A run of entries:
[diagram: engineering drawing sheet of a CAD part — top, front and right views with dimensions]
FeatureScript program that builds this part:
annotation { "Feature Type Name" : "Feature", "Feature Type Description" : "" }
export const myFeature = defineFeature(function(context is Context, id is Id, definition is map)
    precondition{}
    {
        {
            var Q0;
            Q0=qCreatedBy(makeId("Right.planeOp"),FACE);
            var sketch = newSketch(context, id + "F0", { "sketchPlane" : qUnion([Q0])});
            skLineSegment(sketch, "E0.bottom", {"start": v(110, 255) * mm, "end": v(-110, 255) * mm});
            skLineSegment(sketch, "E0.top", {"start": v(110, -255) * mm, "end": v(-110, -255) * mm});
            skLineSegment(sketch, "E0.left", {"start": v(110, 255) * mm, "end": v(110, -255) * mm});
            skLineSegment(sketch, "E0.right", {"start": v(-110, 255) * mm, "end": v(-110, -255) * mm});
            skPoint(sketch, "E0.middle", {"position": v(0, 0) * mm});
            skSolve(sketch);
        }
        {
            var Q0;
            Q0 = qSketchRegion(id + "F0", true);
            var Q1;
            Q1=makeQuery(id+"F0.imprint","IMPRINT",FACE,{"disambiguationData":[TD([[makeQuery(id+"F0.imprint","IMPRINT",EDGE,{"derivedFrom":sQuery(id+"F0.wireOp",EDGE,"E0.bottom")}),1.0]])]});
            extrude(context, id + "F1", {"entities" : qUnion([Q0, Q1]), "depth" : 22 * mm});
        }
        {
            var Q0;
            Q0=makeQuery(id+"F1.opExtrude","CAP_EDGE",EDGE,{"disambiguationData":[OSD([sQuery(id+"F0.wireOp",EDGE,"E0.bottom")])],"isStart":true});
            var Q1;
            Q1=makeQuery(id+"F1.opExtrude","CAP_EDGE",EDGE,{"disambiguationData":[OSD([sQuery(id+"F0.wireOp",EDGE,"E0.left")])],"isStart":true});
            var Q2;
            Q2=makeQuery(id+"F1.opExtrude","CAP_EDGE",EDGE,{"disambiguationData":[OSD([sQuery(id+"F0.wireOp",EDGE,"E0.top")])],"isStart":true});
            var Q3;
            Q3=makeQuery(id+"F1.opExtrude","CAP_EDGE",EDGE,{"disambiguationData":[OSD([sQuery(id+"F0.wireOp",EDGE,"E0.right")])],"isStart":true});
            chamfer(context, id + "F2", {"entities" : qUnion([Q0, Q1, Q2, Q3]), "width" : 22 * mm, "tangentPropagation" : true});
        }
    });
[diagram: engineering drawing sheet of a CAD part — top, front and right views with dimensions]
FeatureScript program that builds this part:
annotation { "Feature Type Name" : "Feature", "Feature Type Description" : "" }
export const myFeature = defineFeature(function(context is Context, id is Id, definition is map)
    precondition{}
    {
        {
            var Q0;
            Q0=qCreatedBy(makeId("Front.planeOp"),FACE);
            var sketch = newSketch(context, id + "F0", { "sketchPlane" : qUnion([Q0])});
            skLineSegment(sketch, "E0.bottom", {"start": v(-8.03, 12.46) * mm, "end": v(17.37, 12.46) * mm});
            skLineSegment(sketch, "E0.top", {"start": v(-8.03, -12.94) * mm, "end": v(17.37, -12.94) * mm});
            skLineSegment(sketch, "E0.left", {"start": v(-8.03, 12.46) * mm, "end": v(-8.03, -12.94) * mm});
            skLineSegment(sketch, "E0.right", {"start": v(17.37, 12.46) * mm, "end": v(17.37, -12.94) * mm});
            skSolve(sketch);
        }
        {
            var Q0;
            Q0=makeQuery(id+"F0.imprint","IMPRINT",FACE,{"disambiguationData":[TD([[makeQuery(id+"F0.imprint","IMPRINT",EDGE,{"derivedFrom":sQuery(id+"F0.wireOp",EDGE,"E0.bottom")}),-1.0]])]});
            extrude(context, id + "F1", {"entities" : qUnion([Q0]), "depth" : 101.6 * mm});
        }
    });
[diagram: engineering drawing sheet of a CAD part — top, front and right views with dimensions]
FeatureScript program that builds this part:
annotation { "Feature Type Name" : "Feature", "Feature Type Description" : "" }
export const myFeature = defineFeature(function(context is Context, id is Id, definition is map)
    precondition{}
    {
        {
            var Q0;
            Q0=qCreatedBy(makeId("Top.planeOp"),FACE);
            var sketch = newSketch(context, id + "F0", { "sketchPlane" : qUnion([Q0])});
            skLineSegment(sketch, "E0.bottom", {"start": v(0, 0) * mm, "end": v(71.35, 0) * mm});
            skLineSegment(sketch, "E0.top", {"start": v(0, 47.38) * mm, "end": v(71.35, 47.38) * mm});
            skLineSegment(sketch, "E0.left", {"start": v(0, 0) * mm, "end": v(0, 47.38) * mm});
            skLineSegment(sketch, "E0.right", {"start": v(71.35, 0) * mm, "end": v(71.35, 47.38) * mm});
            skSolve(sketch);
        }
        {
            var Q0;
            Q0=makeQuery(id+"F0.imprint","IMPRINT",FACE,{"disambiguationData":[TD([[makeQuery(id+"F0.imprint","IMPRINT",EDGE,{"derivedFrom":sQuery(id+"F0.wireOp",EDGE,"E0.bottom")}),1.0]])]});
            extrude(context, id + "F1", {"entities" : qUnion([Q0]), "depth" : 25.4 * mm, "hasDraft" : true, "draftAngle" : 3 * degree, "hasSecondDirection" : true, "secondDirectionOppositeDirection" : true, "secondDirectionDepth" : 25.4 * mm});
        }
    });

_YOUR OBJECTIVE:_ Select each line in the entries above that contains the string "FACE" and copy those lines out in full.

_EXERCISE OUTPUT:_
            Q0=qCreatedBy(makeId("Right.planeOp"),FACE);
            Q1=makeQuery(id+"F0.imprint","IMPRINT",FACE,{"disambiguationData":[TD([[makeQuery(id+"F0.imprint","IMPRINT",EDGE,{"derivedFrom":sQuery(id+"F0.wireOp",EDGE,"E0.bottom")}),1.0]])]});
            Q0=qCreatedBy(makeId("Front.planeOp"),FACE);
            Q0=makeQuery(id+"F0.imprint","IMPRINT",FACE,{"disambiguationData":[TD([[makeQuery(id+"F0.imprint","IMPRINT",EDGE,{"derivedFrom":sQuery(id+"F0.wireOp",EDGE,"E0.bottom")}),-1.0]])]});
            Q0=qCreatedBy(makeId("Top.planeOp"),FACE);
            Q0=makeQuery(id+"F0.imprint","IMPRINT",FACE,{"disambiguationData":[TD([[makeQuery(id+"F0.imprint","IMPRINT",EDGE,{"derivedFrom":sQuery(id+"F0.wireOp",EDGE,"E0.bottom")}),1.0]])]});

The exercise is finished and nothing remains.